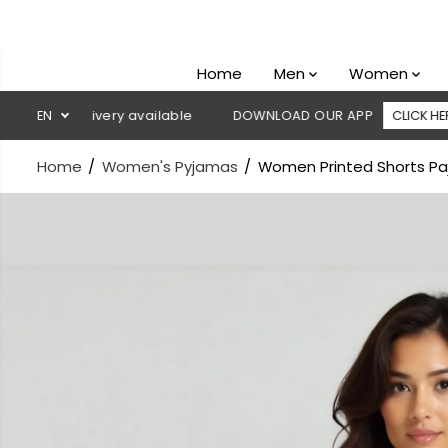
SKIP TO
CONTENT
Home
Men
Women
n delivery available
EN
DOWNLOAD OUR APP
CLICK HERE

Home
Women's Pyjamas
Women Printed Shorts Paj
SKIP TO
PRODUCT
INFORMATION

══════════

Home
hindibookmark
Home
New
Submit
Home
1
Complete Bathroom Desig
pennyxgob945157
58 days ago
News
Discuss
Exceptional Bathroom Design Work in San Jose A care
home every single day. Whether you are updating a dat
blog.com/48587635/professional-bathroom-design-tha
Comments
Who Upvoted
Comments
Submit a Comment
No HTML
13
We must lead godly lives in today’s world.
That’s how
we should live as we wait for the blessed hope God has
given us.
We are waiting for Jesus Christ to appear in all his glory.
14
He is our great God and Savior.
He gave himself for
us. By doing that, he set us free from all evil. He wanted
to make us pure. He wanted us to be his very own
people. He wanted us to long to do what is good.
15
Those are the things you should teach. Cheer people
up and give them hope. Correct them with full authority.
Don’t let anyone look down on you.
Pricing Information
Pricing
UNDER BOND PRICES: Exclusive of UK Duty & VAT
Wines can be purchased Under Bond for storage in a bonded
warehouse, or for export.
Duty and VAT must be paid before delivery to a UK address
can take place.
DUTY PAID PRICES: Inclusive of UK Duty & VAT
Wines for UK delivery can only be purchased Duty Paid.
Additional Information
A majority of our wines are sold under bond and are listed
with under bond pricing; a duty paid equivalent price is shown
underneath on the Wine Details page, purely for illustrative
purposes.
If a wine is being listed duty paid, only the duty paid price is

══════════

Work request>
Report all lines of the data that include the word "purchased".

Task result>
Wines can be purchased Under Bond for storage in a bonded
Wines for UK delivery can only be purchased Duty Paid.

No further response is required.